Comparing the fusion results on the CIA dataset and the ground truth in
Figure 8, we can see that all were able to predict the phenology changes within the prediction and the prior dates. However, as shown by the enlarged ROIs in the second row of
Figure 8, which have some special heterogeneous regions, VDCNSTF performed better than SRSTF and CNNSTF in terms of the predicted spectral information. Comparing the fusion results on the LGC dataset and the ground truth in
Figure 9, we conclude that all were unable to predict well the dramatically flooded areas because the change information in the low SR MODIS images was lost; but despite the dramatic changes of land-cover types shown in
Figure 7, they could predict most areas well in aspects of both spatial structures and spectral information. The enlarged ROIs in the bottom row of
Figure 9 demonstrated that the fusion results of all methods had some degree of spectral distortion and lost some spatial details, but VDCNSTF performed better than SRSTF and CNNSTF in predicting areas with land-cover type changes.
6. Conclusions
In this paper, we proposed a spatiotemporal fusion method based on VDCNNs by blending the spatial information of Landsat data and the temporal information of MODIS data.
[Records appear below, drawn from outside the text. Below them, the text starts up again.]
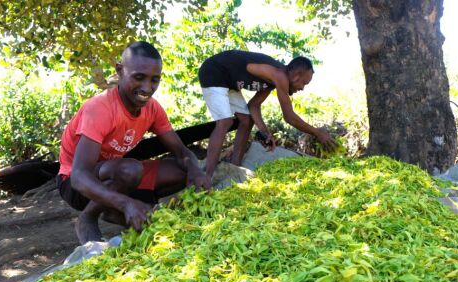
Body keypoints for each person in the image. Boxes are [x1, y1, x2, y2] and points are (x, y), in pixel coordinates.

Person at [57, 41, 211, 244]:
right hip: (75, 184)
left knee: (183, 171)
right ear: (120, 71)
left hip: (114, 176)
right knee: (130, 169)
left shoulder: (152, 109)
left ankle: (114, 212)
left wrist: (196, 170)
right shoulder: (100, 108)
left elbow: (181, 151)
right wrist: (126, 203)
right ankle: (88, 217)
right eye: (139, 77)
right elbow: (78, 176)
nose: (147, 88)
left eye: (154, 80)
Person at [198, 50, 337, 180]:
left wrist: (265, 132)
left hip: (229, 81)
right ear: (296, 76)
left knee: (246, 120)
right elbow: (289, 117)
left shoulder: (272, 81)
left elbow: (254, 105)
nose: (302, 88)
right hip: (214, 71)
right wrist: (317, 132)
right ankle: (207, 177)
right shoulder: (278, 75)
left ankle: (235, 168)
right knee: (225, 122)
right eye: (304, 83)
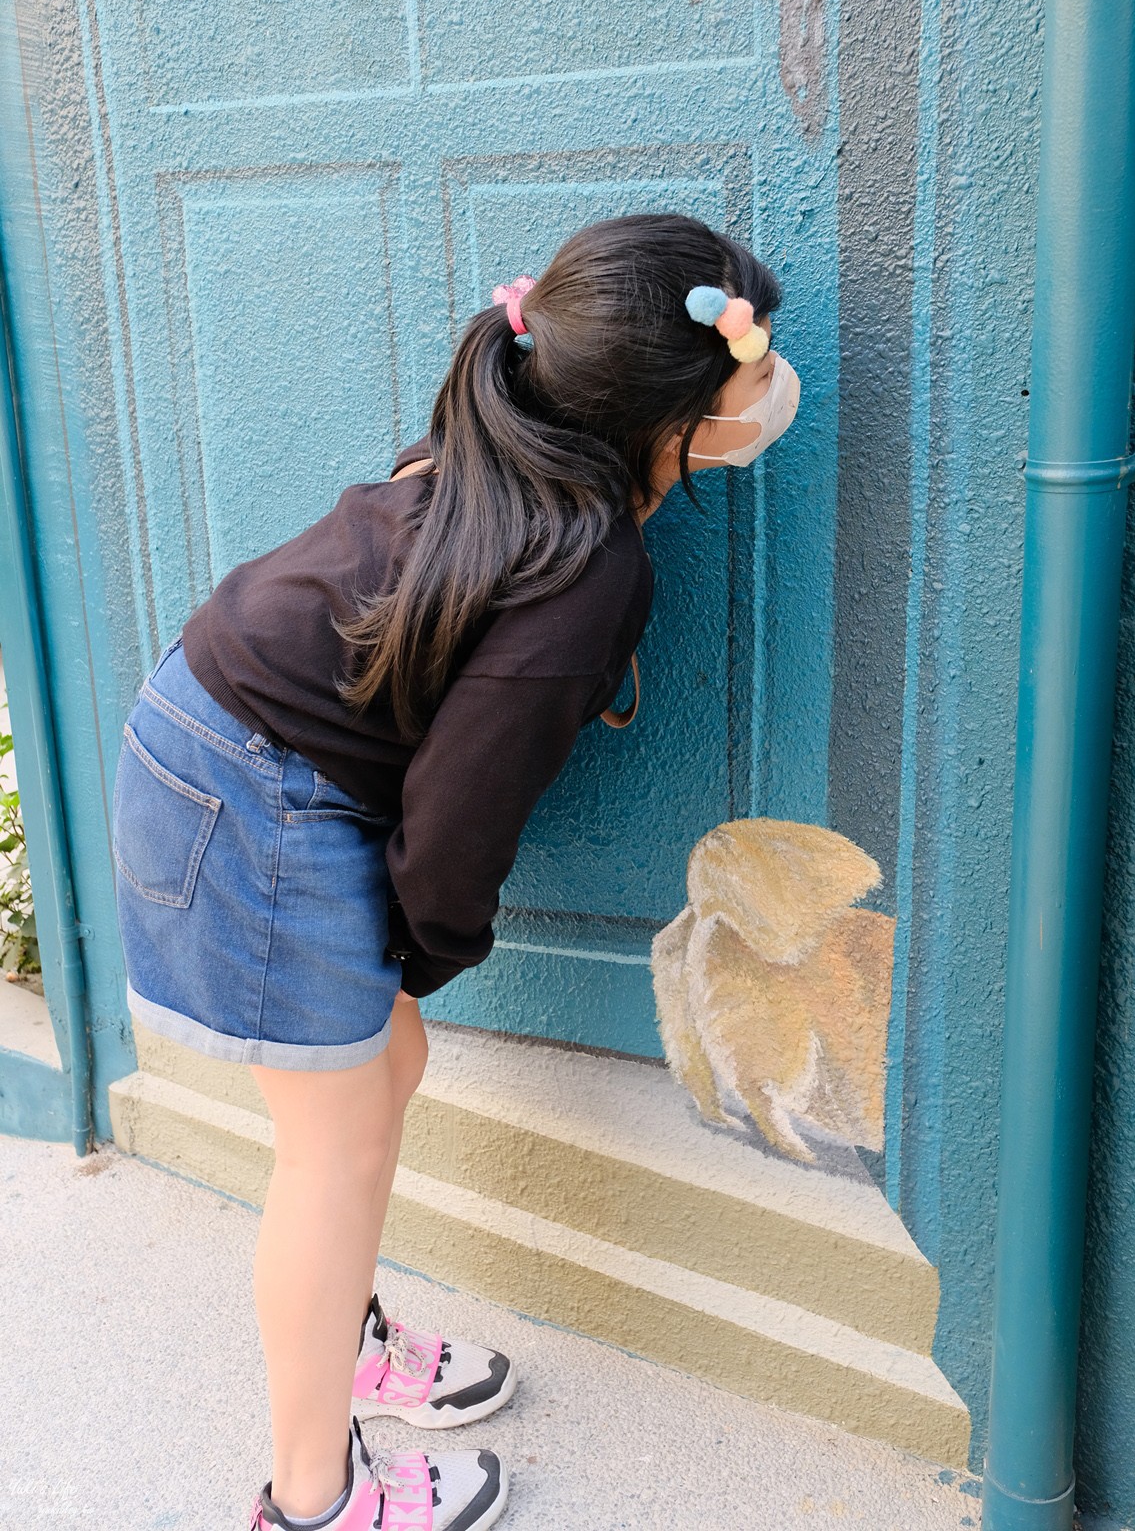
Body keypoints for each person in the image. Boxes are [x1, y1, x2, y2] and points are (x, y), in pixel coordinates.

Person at [110, 212, 799, 1531]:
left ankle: (350, 1342)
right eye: (747, 383)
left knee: (385, 1076)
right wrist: (421, 952)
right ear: (667, 427)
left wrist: (401, 975)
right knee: (341, 1140)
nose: (766, 400)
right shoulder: (593, 566)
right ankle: (315, 1503)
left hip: (236, 748)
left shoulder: (500, 437)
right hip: (253, 790)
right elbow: (467, 808)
To handle the highly non-linear correspondence relations between MODIS and Landsat data, we trained a non-linear mapping VDCN between MODIS and Landsat data with low-spatial resolutions. To bridge the large spatial resolution gap between the original Landsat and the downsampled Landsat data (10 times), we trained a multi-scale super-resolution VDCN between low spatial resolution Landsat and original Landsat images. In the prediction step, the Landsat data on the prediction date was predicted from the corresponding MODIS data and two prior MODIS–Landsat data pairs. Based on the learned VDCN models and a fusion model, the prediction stage consisted of three layers, where each layer contained a VDCN-based prediction step and a fusion model. To thoroughly explore the prior information, we leveraged the predicted images generated by the VDCN model as transitional images and then used an HPM module and an indicative weighting strategy to integrate the information in prior image-pairs. Experimental evaluations on two benchmark datasets validated the superiority of the proposed method over other learning based methods.
Although the proposed method achieved favorable performance compared to other learning based methods, there is still a lot of room for improvement in both prediction accuracy of spectral information and in the finer details of recovering spatial information. Prediction accuracy of spectral information is very important for application to heterogeneous regions, and spatial detail recovery is very important for application to land-cover type changes. To increase the prediction accuracy of spectral information, our future work will focus on implementing precise geo-registration between two types of satellite sensors in the pre-processing step and building a more accurate fusion model between the outputs of VDCN and the prior images. To recover the lost spatial details in MODIS images, our future work will continue with learning the temporal dynamics of Landsat images.